-- Opening Marker --

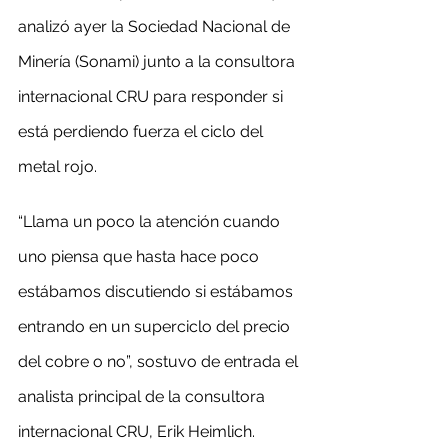
analizó ayer la Sociedad Nacional de 
Minería (Sonami) junto a la consultora 
internacional CRU para responder si 
está perdiendo fuerza el ciclo del 
metal rojo.
“Llama un poco la atención cuando 
uno piensa que hasta hace poco 
estábamos discutiendo si estábamos 
entrando en un superciclo del precio 
del cobre o no”, sostuvo de entrada el 
analista principal de la consultora 
internacional CRU, Erik Heimlich.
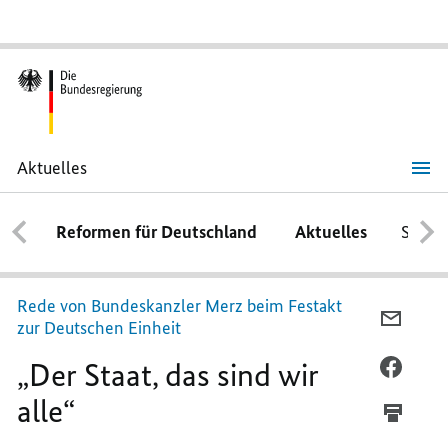
Aktuelles
„
Der
Staat,
das
Reformen für Deutschland
Aktuelles
Schwe
sind
wir
alle
“
Rede von Bundeskanzler Merz beim Festakt
PER
zur Deutschen Einheit
E-
„
Der Staat, das sind wir
MAIL
PER
TEILEN
FACEB
alle
“
„DER
TEILEN
STAAT,
„DER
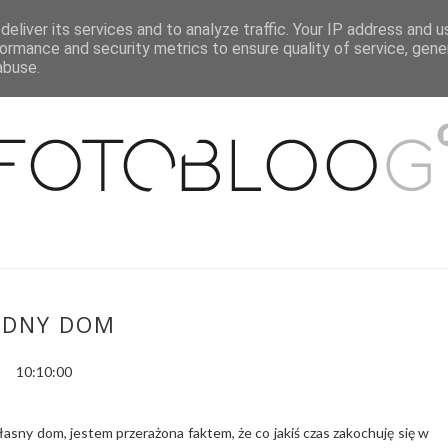
eliver its services and to analyze traffic. Your IP address and 
O MNIE
WSPÓŁPRACA
MOJE MIESZKANIE
PUBLIKACJE
ormance and security metrics to ensure quality of service, gen
abuse.
ADNY DOM
10:10:00
asny dom, jestem przerażona faktem, że co jakiś czas zakochuję się w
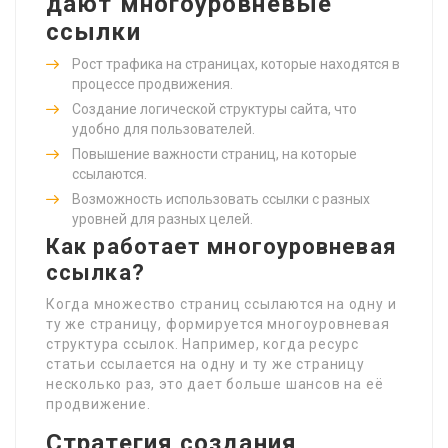
дают многоуровневые
ссылки
Рост трафика на страницах, которые находятся в
процессе продвижения.
Создание логической структуры сайта, что
удобно для пользователей.
Повышение важности страниц, на которые
ссылаются.
Возможность использовать ссылки с разных
уровней для разных целей.
Как работает многоуровневая
ссылка?
Когда множество страниц ссылаются на одну и
ту же страницу, формируется многоуровневая
структура ссылок. Например, когда ресурс
статьи ссылается на одну и ту же страницу
несколько раз, это дает больше шансов на её
продвижение.
Стратегия создания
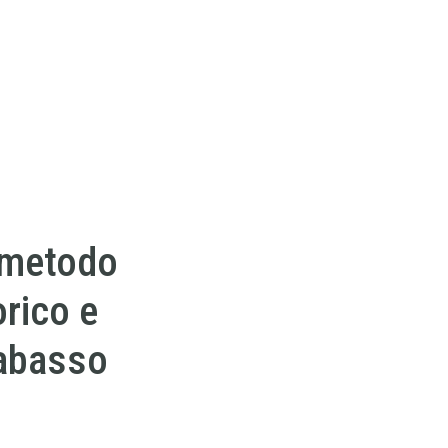
 metodo
rico e
rabasso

-- Closing Marker --

● WORK TASK
Leave out the pictures and copy every record above exactly.

● RESPONSE BOX
analizó ayer la Sociedad Nacional de 
Minería (Sonami) junto a la consultora 
internacional CRU para responder si 
está perdiendo fuerza el ciclo del 
metal rojo.
“Llama un poco la atención cuando 
uno piensa que hasta hace poco 
estábamos discutiendo si estábamos 
entrando en un superciclo del precio 
del cobre o no”, sostuvo de entrada el 
analista principal de la consultora 
internacional CRU, Erik Heimlich.
Aktuelles
„
Der
Staat,
das
Reformen für Deutschland
Aktuelles
Schwe
sind
wir
alle
“
Rede von Bundeskanzler Merz beim Festakt
PER
zur Deutschen Einheit
E-
„
Der Staat, das sind wir
MAIL
PER
TEILEN
FACEB
alle
“
„DER
TEILEN
STAAT,
„DER
eliver its services and to analyze traffic. Your IP address and 
O MNIE
WSPÓŁPRACA
MOJE MIESZKANIE
PUBLIKACJE
ormance and security metrics to ensure quality of service, gen
abuse.
ADNY DOM
10:10:00
asny dom, jestem przerażona faktem, że co jakiś czas zakochuję się w
дают многоуровневые
ссылки
Рост трафика на страницах, которые находятся в
процессе продвижения.
Создание логической структуры сайта, что
удобно для пользователей.
Повышение важности страниц, на которые
ссылаются.
Возможность использовать ссылки с разных
уровней для разных целей.
Как работает многоуровневая
ссылка?
Когда множество страниц ссылаются на одну и
ту же страницу, формируется многоуровневая
структура ссылок. Например, когда ресурс
статьи ссылается на одну и ту же страницу
несколько раз, это дает больше шансов на её
продвижение.
Стратегия создания
 metodo
rico e
rabasso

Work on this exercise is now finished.